More generally, Software Carpentry's real aim isn't to show people how to do today's work faster. It's to show them how to do entirely new kinds of work, things that were out of reach of their old skills. The only way to tell if we've accomplished that would be to observe them before and after the course [3]. Surveys and other kinds of self-reporting can't tell us, not unless they've been calibrated by exactly this kind of before-and-after observation. The problem is, no-one seems to want to fund it: they'll spend millions on supercomputers, and millions more on salaries for faculty and grad students, but not a penny to figure out whether those investments are working, or how to make them pay higher dividends. Things are different in K-12 education, where there's actually too much emphasis on assessment right now (or at least, too much emphasis is misdirected), but even there, we're still struggling to figure out what web- and computer-related skills people ought to have, much less how to tell if they've got 'em.
Finally, if you don't take the time to explore what other people have done, you deserve to fail. This was my biggest mistake; it's no consolation to see others making it as well. Imagine someone came to you and said, "I'm going to build a massive online multiplayer fantasy game, and boy howdy, it's going to be great!" If you asked them how it was going to be different from World of Warcraft©, and their response was, "What's that?", you'd probably feel as weary as I now do when I hear someone brush aside decades of pedagogical research. How many of the people who are trying to teach online have ever taken an online course themselves? How many have taken more than one? I haven't: I signed up for an online course about online teaching at a local university last summer, but dropped out when it became clear that my fellow students were there to earn professional advancement credits rather than to learn. Now that I am doing my homework, I've discovered dozens of wheels I didn't need to reinvent, and dozens of misconceptions that I shared with most other well-meaning but uninformed newcomers [4]. I'm still struggling to figure out how to apply what I'm learning to the specific problems in front of me, but that's only fair. After all, I'm asking Software Carpentry students to do that every day.
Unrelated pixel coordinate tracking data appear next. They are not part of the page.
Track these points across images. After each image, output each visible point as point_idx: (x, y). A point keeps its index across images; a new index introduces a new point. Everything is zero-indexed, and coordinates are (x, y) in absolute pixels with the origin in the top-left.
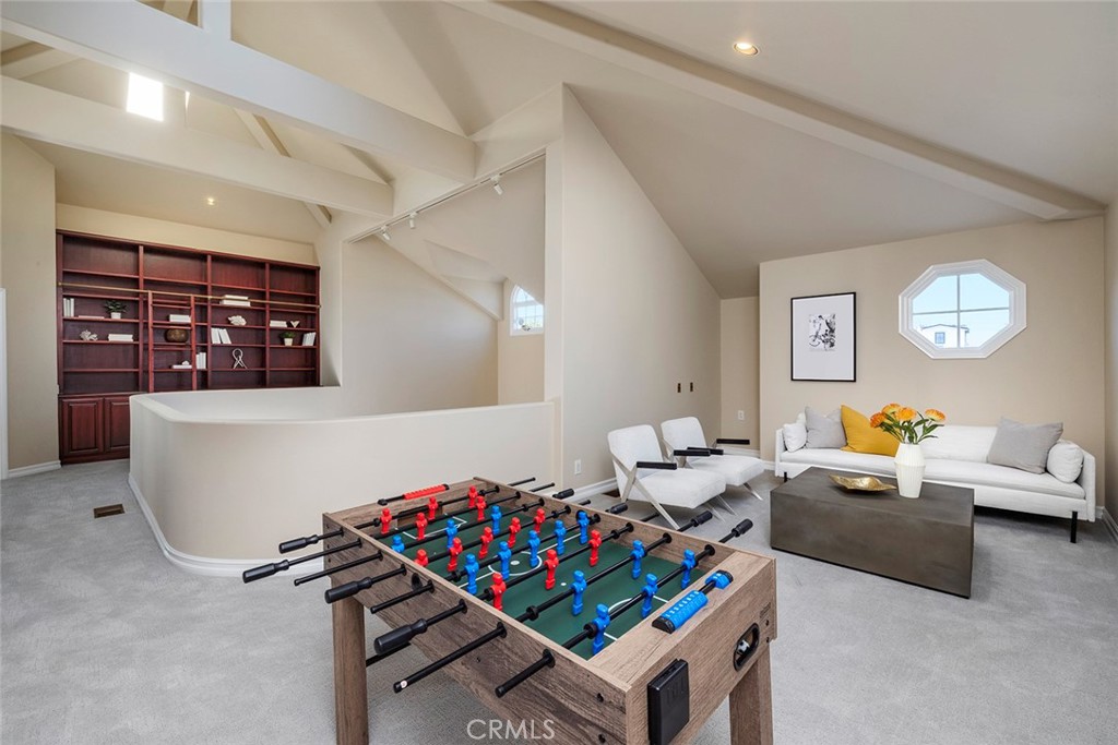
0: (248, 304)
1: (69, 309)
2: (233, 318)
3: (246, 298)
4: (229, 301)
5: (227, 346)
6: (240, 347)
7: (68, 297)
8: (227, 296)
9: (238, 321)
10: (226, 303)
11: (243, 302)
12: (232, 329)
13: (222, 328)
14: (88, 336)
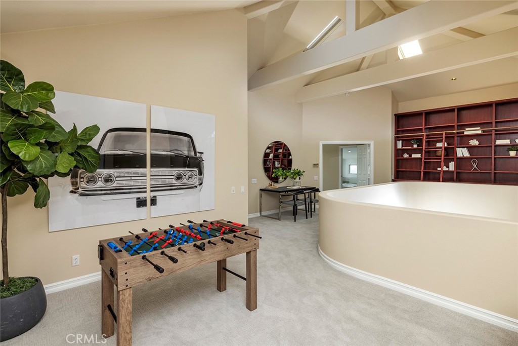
0: (480, 132)
1: (399, 145)
2: (472, 141)
3: (479, 128)
4: (468, 132)
5: (467, 158)
6: (475, 158)
7: (399, 141)
8: (466, 129)
9: (474, 142)
10: (466, 133)
11: (478, 131)
12: (470, 148)
13: (464, 147)
14: (406, 156)
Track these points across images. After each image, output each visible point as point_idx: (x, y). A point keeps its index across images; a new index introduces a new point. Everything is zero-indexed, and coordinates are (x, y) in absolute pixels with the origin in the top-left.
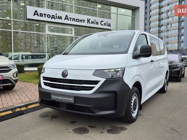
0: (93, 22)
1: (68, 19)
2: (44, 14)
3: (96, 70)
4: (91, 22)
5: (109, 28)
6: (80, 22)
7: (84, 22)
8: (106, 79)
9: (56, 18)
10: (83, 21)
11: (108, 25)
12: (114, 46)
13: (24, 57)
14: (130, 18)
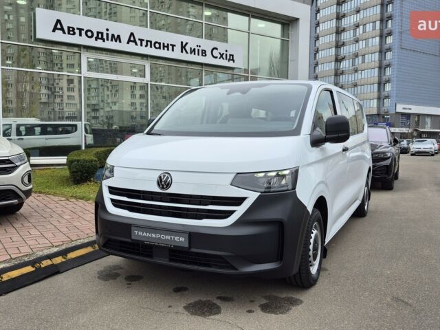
0: (193, 51)
1: (135, 41)
2: (78, 29)
3: (238, 173)
4: (189, 51)
5: (230, 64)
6: (164, 49)
7: (173, 50)
8: (259, 194)
9: (108, 39)
10: (170, 47)
11: (228, 58)
12: (254, 111)
13: (22, 128)
14: (279, 42)
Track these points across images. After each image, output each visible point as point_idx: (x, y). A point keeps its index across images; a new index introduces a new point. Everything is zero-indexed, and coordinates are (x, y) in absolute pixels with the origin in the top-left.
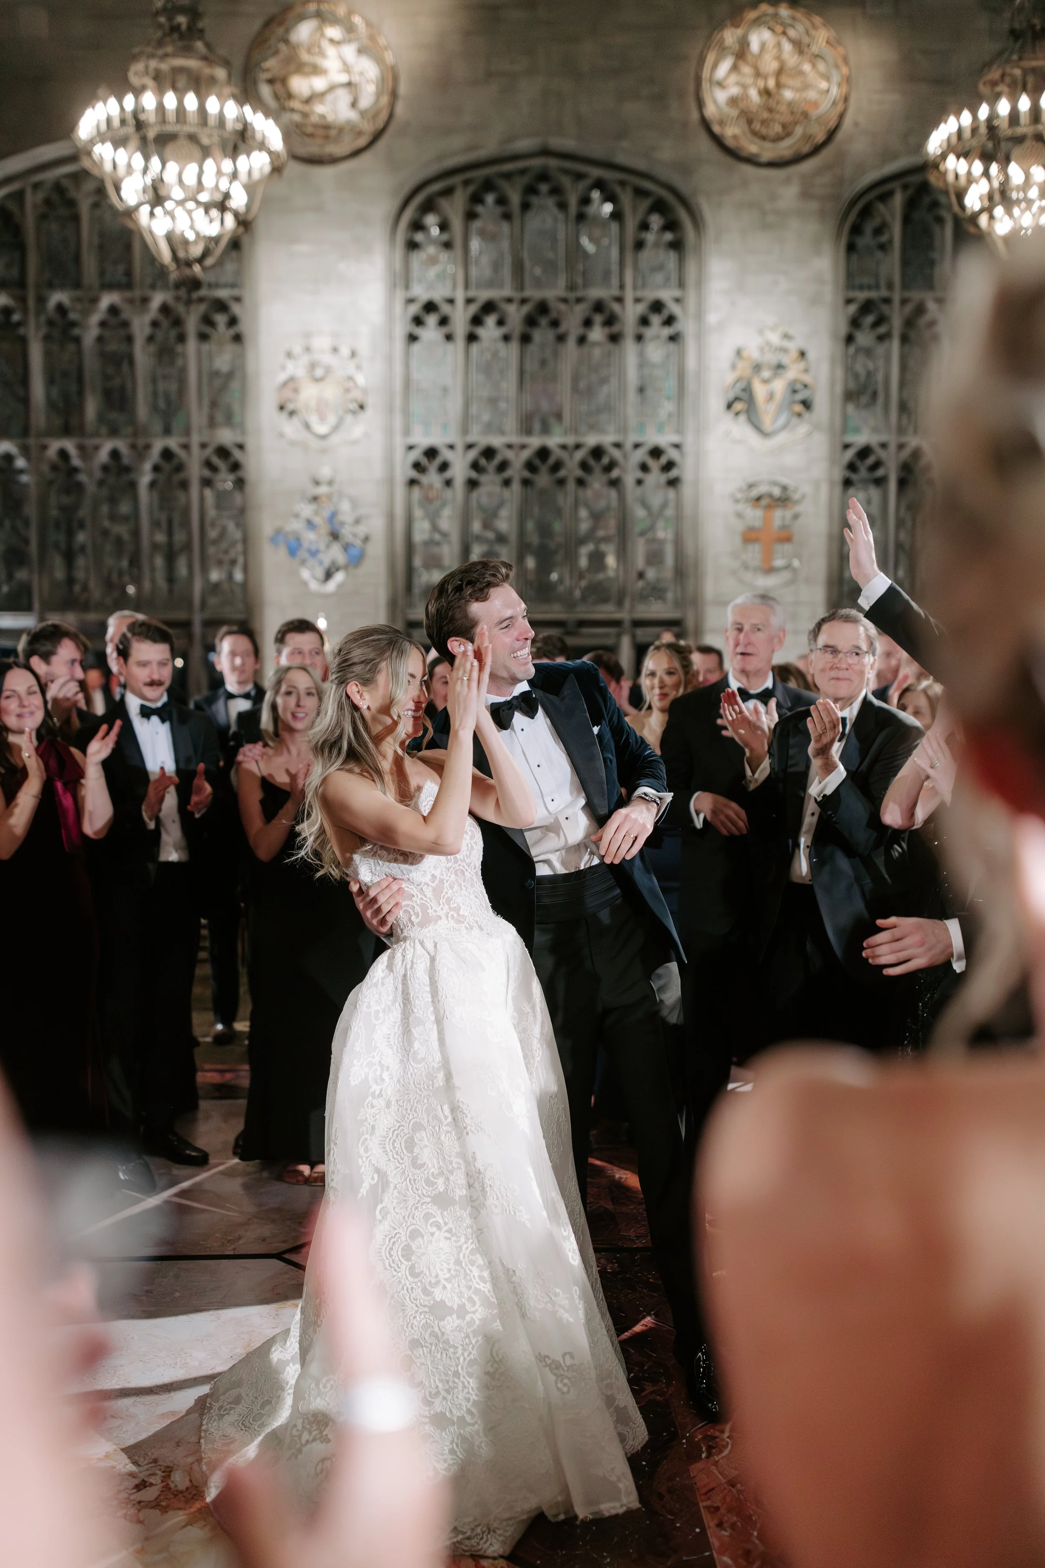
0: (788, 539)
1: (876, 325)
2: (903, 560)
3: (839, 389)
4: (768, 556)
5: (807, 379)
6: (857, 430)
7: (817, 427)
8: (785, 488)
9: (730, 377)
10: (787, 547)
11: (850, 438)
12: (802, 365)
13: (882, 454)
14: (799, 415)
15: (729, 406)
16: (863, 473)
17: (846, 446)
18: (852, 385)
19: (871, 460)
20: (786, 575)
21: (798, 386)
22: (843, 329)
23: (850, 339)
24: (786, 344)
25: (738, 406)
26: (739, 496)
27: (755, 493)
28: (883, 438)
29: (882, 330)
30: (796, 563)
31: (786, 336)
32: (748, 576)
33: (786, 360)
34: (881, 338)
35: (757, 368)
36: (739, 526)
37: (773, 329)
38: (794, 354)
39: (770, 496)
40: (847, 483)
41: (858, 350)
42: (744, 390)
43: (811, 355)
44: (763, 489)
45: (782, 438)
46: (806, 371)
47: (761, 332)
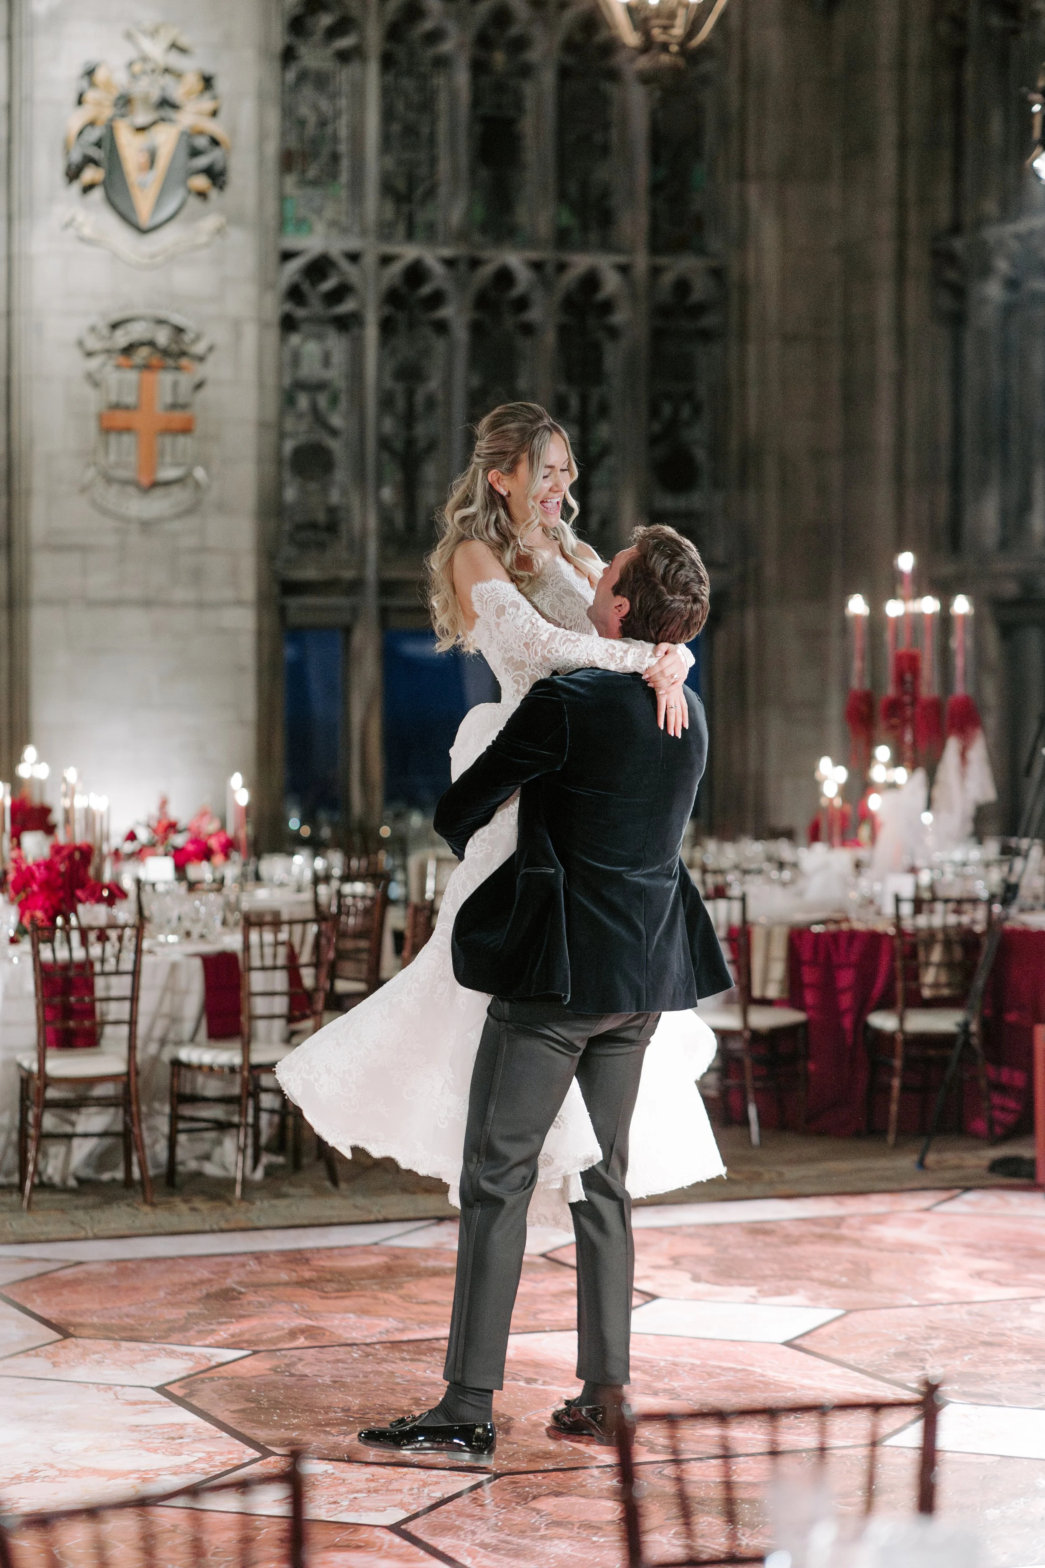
0: (186, 430)
1: (334, 32)
2: (394, 473)
3: (272, 148)
4: (152, 460)
5: (214, 127)
6: (302, 224)
7: (234, 219)
8: (179, 330)
9: (76, 119)
10: (182, 441)
11: (291, 242)
12: (207, 105)
13: (351, 272)
14: (202, 195)
15: (73, 174)
16: (316, 307)
17: (287, 256)
18: (293, 143)
19: (329, 285)
20: (180, 496)
21: (202, 142)
22: (278, 39)
23: (288, 56)
24: (175, 60)
25: (90, 174)
26: (92, 343)
27: (122, 338)
28: (353, 244)
29: (345, 42)
30: (199, 473)
31: (175, 47)
32: (111, 497)
33: (177, 93)
34: (344, 57)
35: (125, 102)
36: (94, 401)
37: (154, 33)
38: (192, 81)
39: (151, 344)
40: (288, 324)
41: (303, 76)
42: (98, 144)
43: (221, 85)
44: (137, 331)
45: (168, 237)
46: (214, 114)
47: (129, 36)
So here's the bottom line. Some people will figure things out no matter what or how you teach, so survivor bias will easily fool you into thinking that your teaching is responsible for their success. Knowing what other people have done, how effective they've been, and how we know isn't just a matter of professional courtesy. It's what you have to do if you're serious about maximizing the odds that someone actually learning from what you're doing.
[1] Lowering production values is of course another option, but some research has shown that this leads to lower student retention. If anyone knows of more recent or more relevant results, I'd welcome a pointer.
[2] As Will Rogers said, "It isn't what we don't know that gives us trouble, it's what we know that ain't so." One of the reasons peer instruction is so effective is that it's better than lecturing at correcting students' misconceptions.
[3] If they go through the material in some kind of course. If they're dipping into it on their own, as they need it, then I have no idea how to tell how much we're helping.
[4] I've also discovered that most books about education are badly written—it's as if Jossey-Bass took Strunk & White, put "don't" in front of each recommendation, then gave it to their authors. I think this is one of the reasons people like me don't do their background research: it's hard to keep plugging away when it feels like being smothered under a pile of wet sheep. Of course, I could just be looking for excuses to skip the thinking bits and get back to coding.